_EXERCISE DETAILS:_
The lines below from the one with "Structures marked on this image (rectangle" up to and including the one with "Breast MRI (dynamic" are what you should set down, exactly and without pictures.

_DATA TO EXAMINE:_
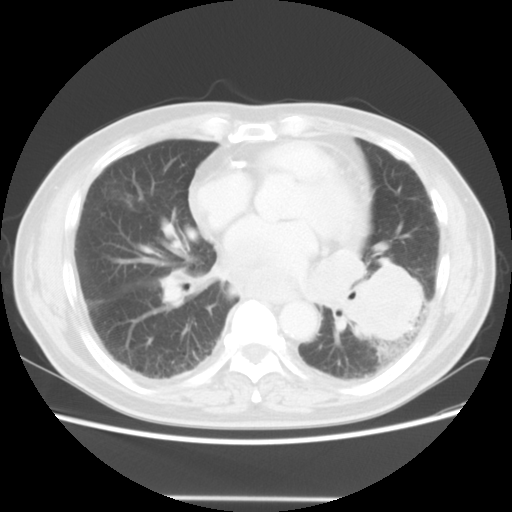
Chest CT, one axial slice. Slice 21 of 56 in the series (ordered by position). Reconstruction kernel STANDARD. 140 kVp. Lung window (W 1500 / L -600 HU). 5 mm slice thickness. 512 × 512 image matrix, field of view 360 × 360 mm. Patient: male, 66 years. Case-level facts recorded for this patient, not image findings: clinical TNM (as recorded): T4 N3 M0.
Structures marked on this image (rectangle marked by the reading radiologist):
- lung tumour (recorded histology: small cell carcinoma): bounding box [x1, y1, x2, y2] px = [342, 259, 428, 347]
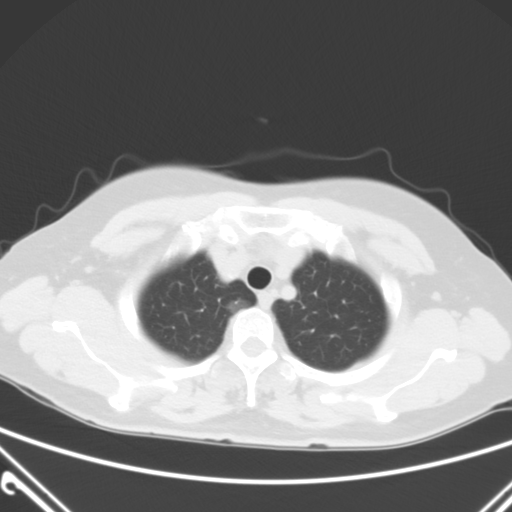
Chest CT, one axial slice; slice 49 of 60 in the series (ordered by position); 120 kVp; lung window (W 1500 / L -600 HU); 5 mm slice thickness; 512 × 512 image matrix, field of view 350 × 350 mm. Patient: female, 54 years. From the clinical record (not read from this slice): clinical TNM (as recorded): T1a N0 M0; histopathological grade: G1.
Outlined on this slice (bounding box drawn by a radiologist):
- lung tumour (recorded histology: adenocarcinoma): bounding box [x1, y1, x2, y2] px = [224, 295, 251, 318]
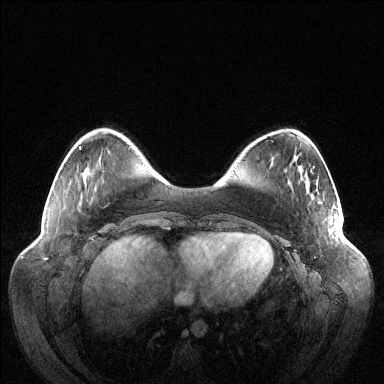
Breast MRI (dynamic contrast-enhanced), one axial slice. Position 29 of 144 along the scan axis. Dynamic contrast-enhanced series, time point 2 of 6 at this slice position (early post-contrast). 1.5 T. TE 1.5 ms, TR 4.6 ms. 1.2 mm slice thickness. 384 × 384 image matrix, field of view 420 × 420 mm. Female patient.
Structures marked on this image (semi-automatically segmented with operator editing):
- enhancing-tissue mask used for the functional tumour volume (all voxels passing the contrast-enhancement thresholds inside the analysis volume; usually the tumour): bounding box (x1, y1, x2, y2) in pixels: (337, 223, 339, 227)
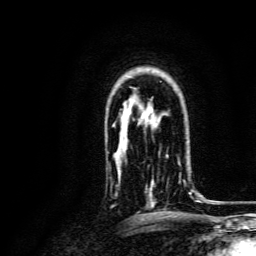
Breast MRI, one axial slice; slice 102 of 134 in the series (ordered by position); cropped to one breast; dynamic contrast-enhanced series, time point 2 of 6 at this slice position (early post-contrast); 3 T; TE 4.7 ms, TR 9 ms; 1.2 mm slice thickness; 256 × 256 image matrix. Female patient.
Outlined on this slice (semi-automatically segmented with operator editing):
- enhancing-tissue mask used for the functional tumour volume (all voxels passing the contrast-enhancement thresholds inside the analysis volume; usually the tumour): bounding box <146,155,193,207> (left, top, right, bottom; pixels)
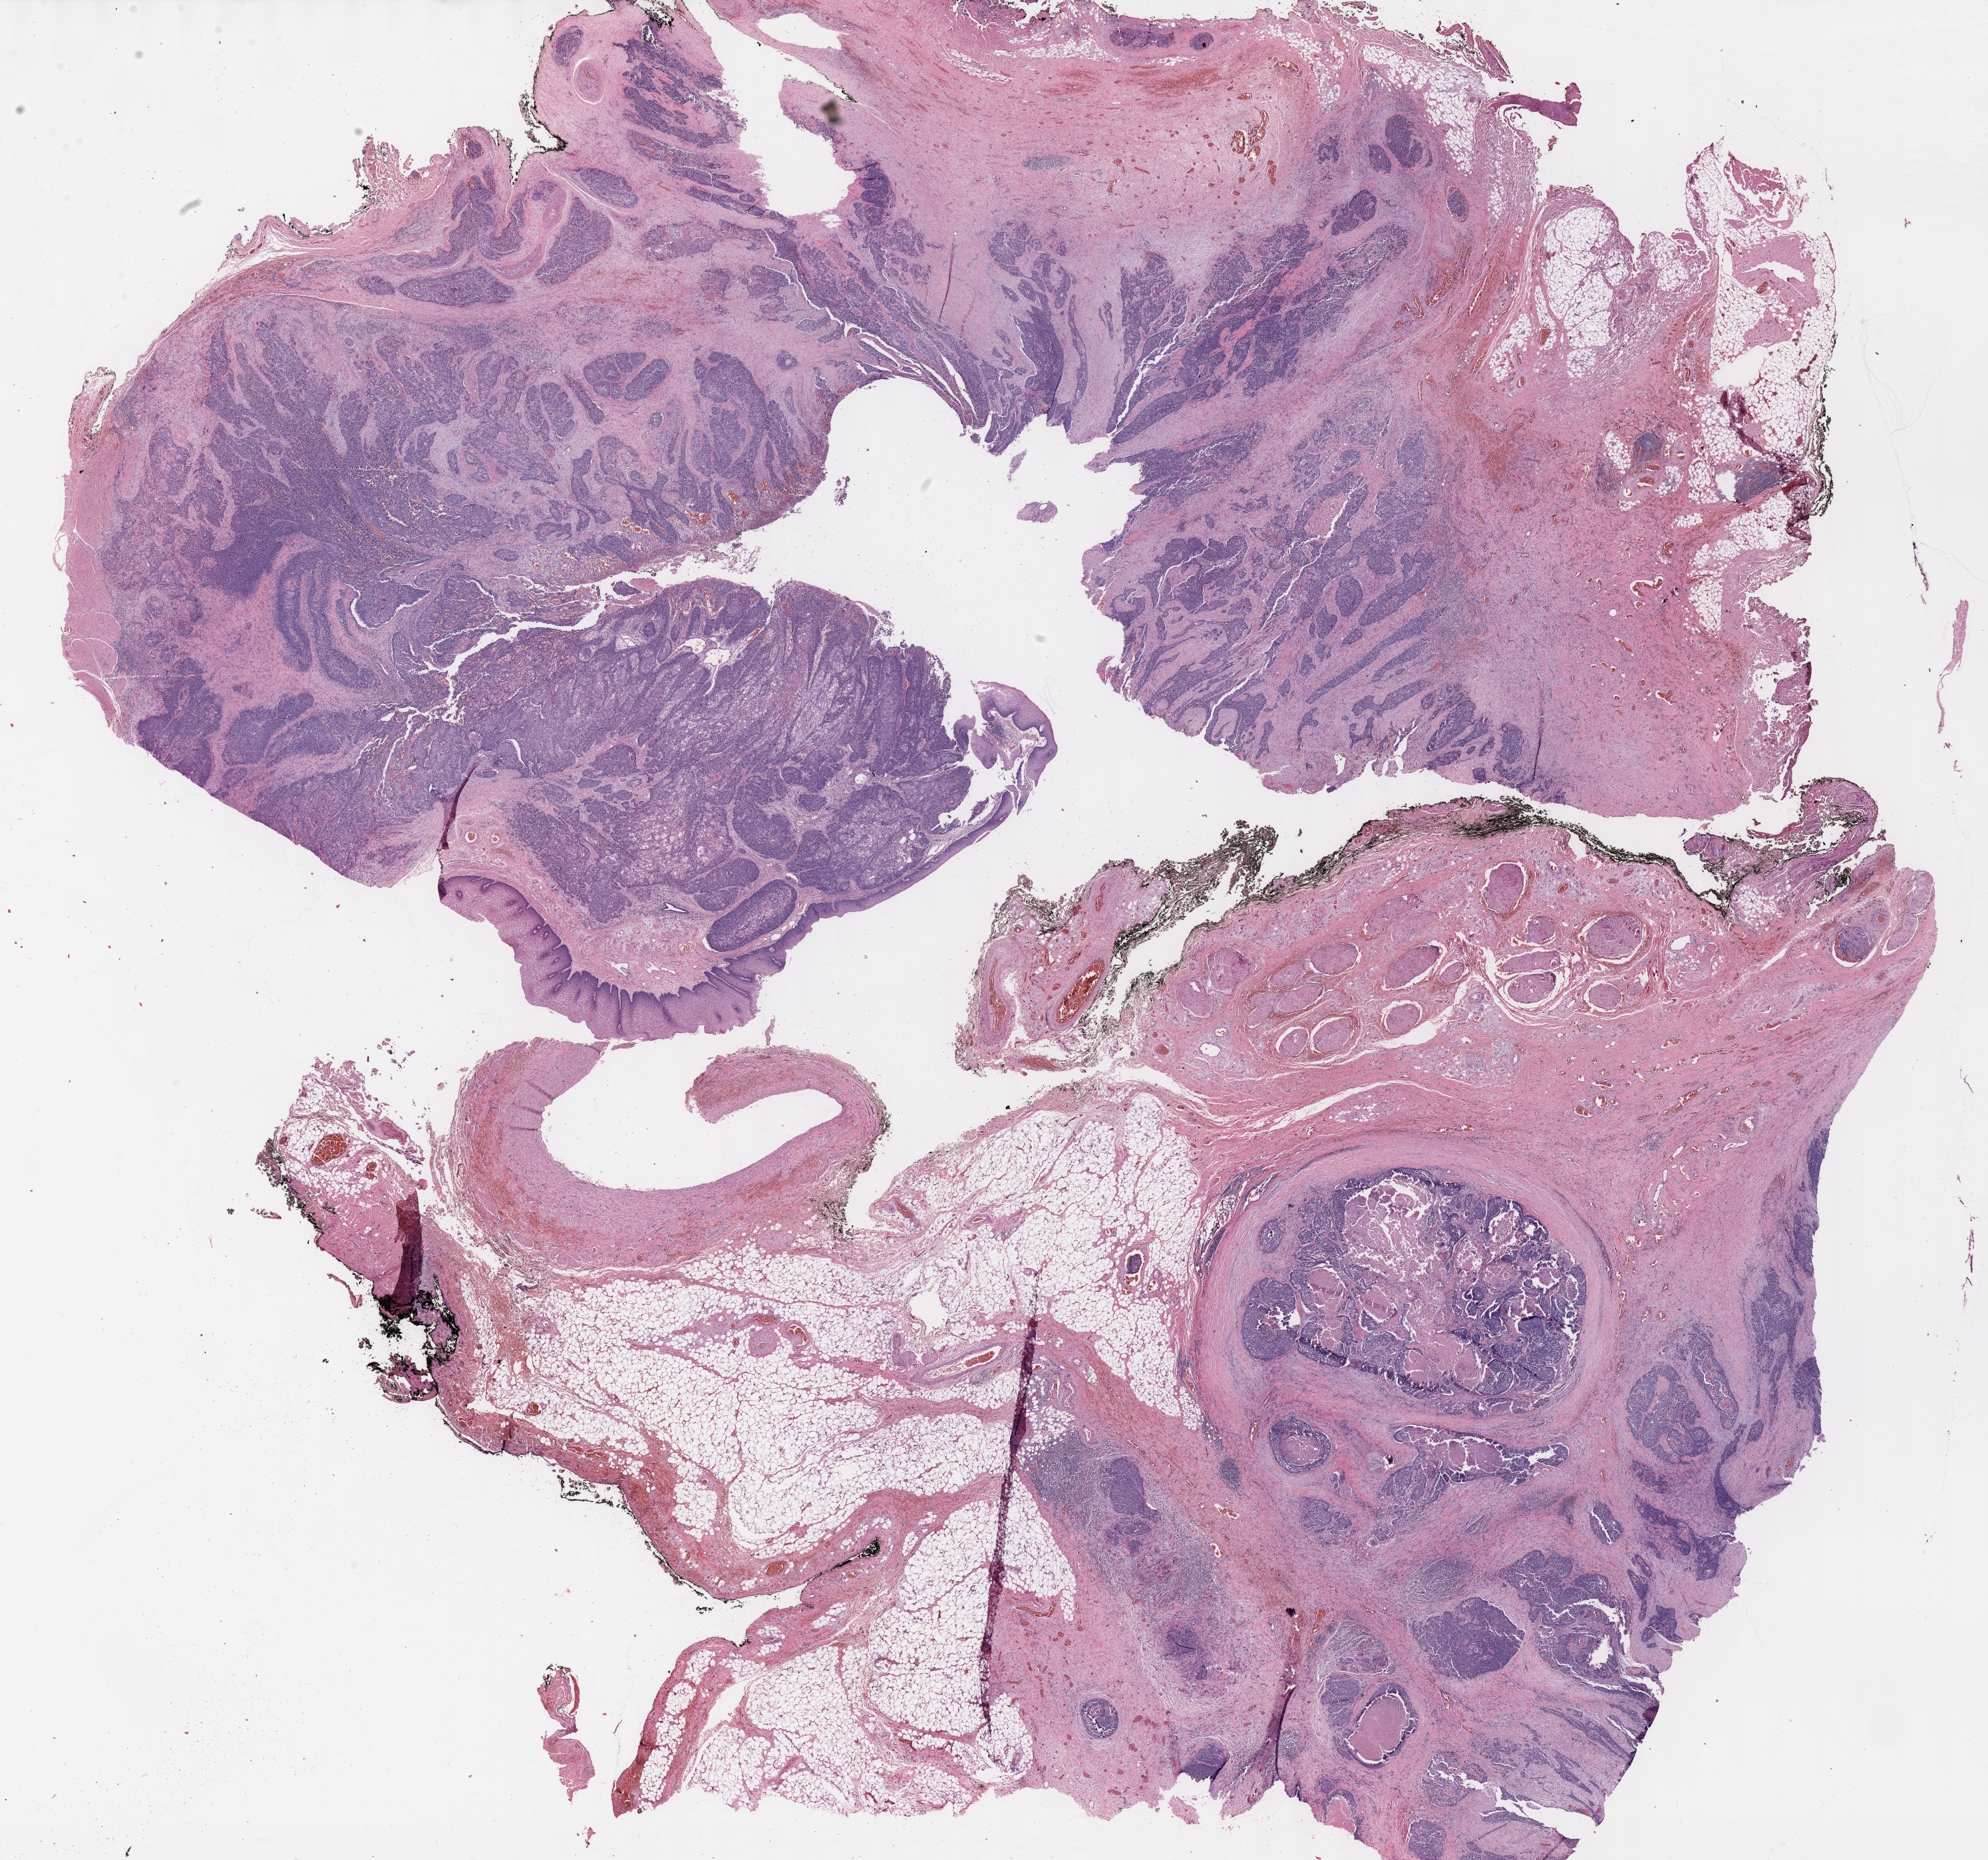
Whole-slide histology image, H&E-stained, low-resolution overview of the scanned area, about 24.1 x 22.6 mm (slide scanned at 40x); formalin-fixed paraffin-embedded (FFPE) diagnostic section; esophagus, primary tumour sample. Male, age 51 years at initial diagnosis. Histologic grade: G3 (poorly differentiated).
Lymph nodes positive (case pathology): 4 of 27 examined. Histologic diagnosis: Squamous cell carcinoma, NOS. AJCC pathologic stage: IIIB.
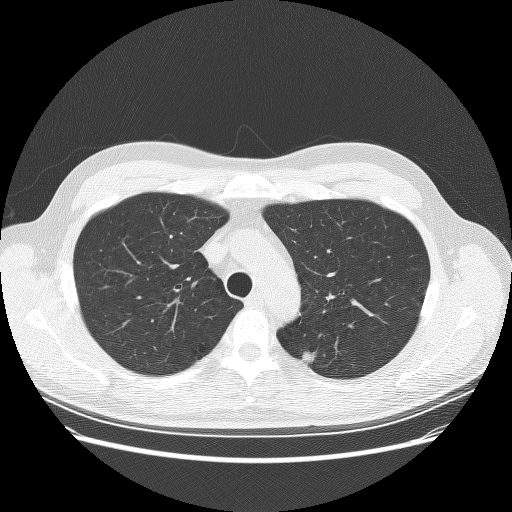
Low-dose screening chest CT, one axial slice. Slice 200 of 253 in the series (ordered by position). Reconstruction kernel BONE. Lung window (W 1500 / L -600 HU). 512 × 512 image matrix, field of view 370 × 370 mm.
Annotated regions visible in this slice (expert manual segmentation):
- lesion 2 (nodule, upper lobe of right lung): box from (x=303, y=351) to (x=317, y=363) px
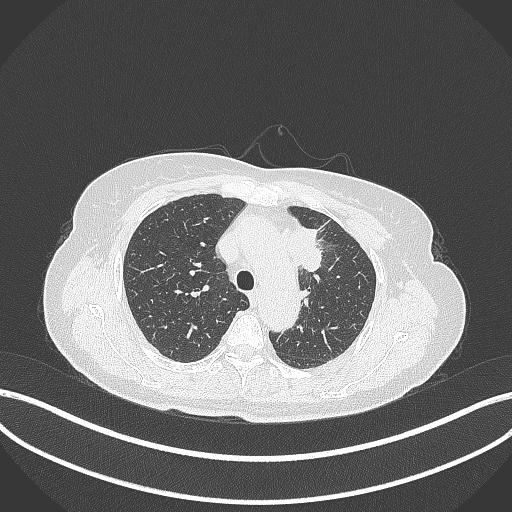
Chest CT, one axial slice; position 246 of 369 along the scan axis; reconstruction kernel B70f; 120 kVp; lung window (W 1500 / L -600 HU); 512 × 512 image matrix. Female patient, age 65 years. Case-level facts recorded for this patient, not image findings: clinical TNM (as recorded): T2a N0 M0.
Annotated regions visible in this slice (bounding box drawn by a radiologist):
- lung tumour (recorded histology: adenocarcinoma): bounding box (x1, y1, x2, y2) in pixels: (284, 225, 326, 274)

_COMPLETED EXERCISE:_
Structures marked on this image (rectangle marked by the reading radiologist):
- lung tumour (recorded histology: small cell carcinoma): bounding box [x1, y1, x2, y2] px = [342, 259, 428, 347]
Chest CT, one axial slice; slice 49 of 60 in the series (ordered by position); 120 kVp; lung window (W 1500 / L -600 HU); 5 mm slice thickness; 512 × 512 image matrix, field of view 350 × 350 mm. Patient: female, 54 years. From the clinical record (not read from this slice): clinical TNM (as recorded): T1a N0 M0; histopathological grade: G1.
Outlined on this slice (bounding box drawn by a radiologist):
- lung tumour (recorded histology: adenocarcinoma): bounding box [x1, y1, x2, y2] px = [224, 295, 251, 318]
Breast MRI (dynamic contrast-enhanced), one axial slice. Position 29 of 144 along the scan axis. Dynamic contrast-enhanced series, time point 2 of 6 at this slice position (early post-contrast). 1.5 T. TE 1.5 ms, TR 4.6 ms. 1.2 mm slice thickness. 384 × 384 image matrix, field of view 420 × 420 mm. Female patient.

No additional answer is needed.